Крупская, глядя на мужа, спросила:
– Не думаешь ли ты, Володя, что этот человек будет теперь печатать фальшивые банкноты?
– Очевидно, что будет! – воскликнул веселым голосом Ульянов. – Никак меня это не касается. Будет печатать, пока не бросят его в тюрьму. Между тем, за работу!
Они поделили большую пачку на малые, по сто рублей каждая. Назавтра раздали их товарищам, чтобы в разных районах выменяли их на немецкие деньги.
Около трех часов пополудни Владимир Ульянов покупал уже английские фунты и билеты до Лондона, а Надежда Константиновна паковала книжки и щуплый чемодан, в котором уместила скромные, вернее, убогие пожитки.
В Лондоне началась оживленная работа. Прибыл также новый сотрудник. Был это молодой социалист, Лев Бронштейн, известный под псевдонимом «Троцкий». Недавно убежал он из сибирской тюрьмы и пробрался через границу. Знали его уже в студенческих и рабочих кружках, где он с успехом выступал как комментатор марксизма.
Молодой революционер имел непреодолимую тягу к журналистике и начал ежедневно писать для «Искры».
Ульянов приглядывался к нему внимательно. Однажды, когда Троцкий вышел от него, сказал Крупской:
– Этот молодой человек имеет превосходные качества агитационные и как будто не испытывает чувства неловкости, с уверенностью далеко пойдет. Как человек своей расы импульсивен, предприимчив, но не стойкий. Потребует такого ментора, как я, который никогда не заболтается, я же потребую его, так как только он пока что, как мне сдается, сумеет до конца думать и действовать в соответствии с моим планом.

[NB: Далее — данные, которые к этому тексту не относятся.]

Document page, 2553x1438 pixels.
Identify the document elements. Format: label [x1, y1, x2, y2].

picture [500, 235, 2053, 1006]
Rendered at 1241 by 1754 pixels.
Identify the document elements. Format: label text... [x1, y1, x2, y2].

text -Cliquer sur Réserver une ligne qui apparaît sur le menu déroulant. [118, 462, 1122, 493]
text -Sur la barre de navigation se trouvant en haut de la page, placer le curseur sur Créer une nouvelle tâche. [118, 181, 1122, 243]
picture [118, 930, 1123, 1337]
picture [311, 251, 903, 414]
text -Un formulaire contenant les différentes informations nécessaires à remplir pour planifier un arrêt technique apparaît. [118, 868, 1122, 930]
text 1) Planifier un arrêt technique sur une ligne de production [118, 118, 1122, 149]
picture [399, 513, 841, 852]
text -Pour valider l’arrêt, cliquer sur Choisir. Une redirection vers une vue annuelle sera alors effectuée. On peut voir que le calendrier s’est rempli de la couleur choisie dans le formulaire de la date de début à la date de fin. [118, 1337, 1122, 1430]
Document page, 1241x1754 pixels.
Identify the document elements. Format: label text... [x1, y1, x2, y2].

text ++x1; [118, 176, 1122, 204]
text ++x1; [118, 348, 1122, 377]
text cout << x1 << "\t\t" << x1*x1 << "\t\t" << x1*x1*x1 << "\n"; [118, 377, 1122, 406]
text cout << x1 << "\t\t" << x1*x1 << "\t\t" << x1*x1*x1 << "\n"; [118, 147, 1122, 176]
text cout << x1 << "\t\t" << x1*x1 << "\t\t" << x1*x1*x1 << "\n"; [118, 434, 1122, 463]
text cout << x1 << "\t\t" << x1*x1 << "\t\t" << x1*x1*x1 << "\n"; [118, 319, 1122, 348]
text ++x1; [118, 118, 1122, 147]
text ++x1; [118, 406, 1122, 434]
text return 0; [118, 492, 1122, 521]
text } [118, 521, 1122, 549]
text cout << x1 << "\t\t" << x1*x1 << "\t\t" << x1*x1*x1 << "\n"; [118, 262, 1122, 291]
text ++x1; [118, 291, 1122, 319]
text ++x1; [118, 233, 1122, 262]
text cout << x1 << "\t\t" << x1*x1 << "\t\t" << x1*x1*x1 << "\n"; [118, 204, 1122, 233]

Надежда Константиновна отозвалась тихо:
– Он излишне уверен в себе и имеет неприятный стиль, дерзкий, фельетонный, самовольный, но без убеждающей глубины и простоты…
– Молодой еще! – засмеялся Владимир. – Вскоре научится всему! Хочу его ввести в нашу группу с Плехановым. Будет седьмой, что хорошо для голосования, и наш, что необходимо для проведения моих предложений!
Однако Плеханов не хотел слышать о Троцком, не принял его в группу и не допустил в комитет своей «Утренней Зари», а также «Искры».
Оскорбленный Троцкий выехал в Париж.
Направление, данное «Искре» Ульяновым, не нравилось Плеханову. Напрасно, однако, приезжал сам в Лондон и вел переговоры с Владимиром. Тот повторял:
– Являюсь последователем революционного, воинствующего марксизма и таким остаюсь, хотя бы был брошен всеми!
Однажды пригласил он Плеханова на прогулку. Привез его до Хайтгета и завел на кладбище.
– Что за фантазия тащиться по этой свалке? – спросил Плеханов.
– Через минуту, Юрий Валентинович, вы не повторите этих слов! – шепнул Ульянов.
Прошли еще несколько сот шагов и остановились у скромного памятника.
– Карл Маркс! – прочитал громко Плеханов.
– Карл Маркс, – повторил Владимир. – Присядем тут в молчании и предадимся раздумью. Место этого заслуживает.
Сидели долго, ничего не говоря.
Ульянов повернул голову и внимательно наблюдал за старым революционером. Содрогнулся, так как почувствовал, как холодная дрожь пробежала по хребту.
– Этот человек думает сейчас о себе, – шепнул беззвучно.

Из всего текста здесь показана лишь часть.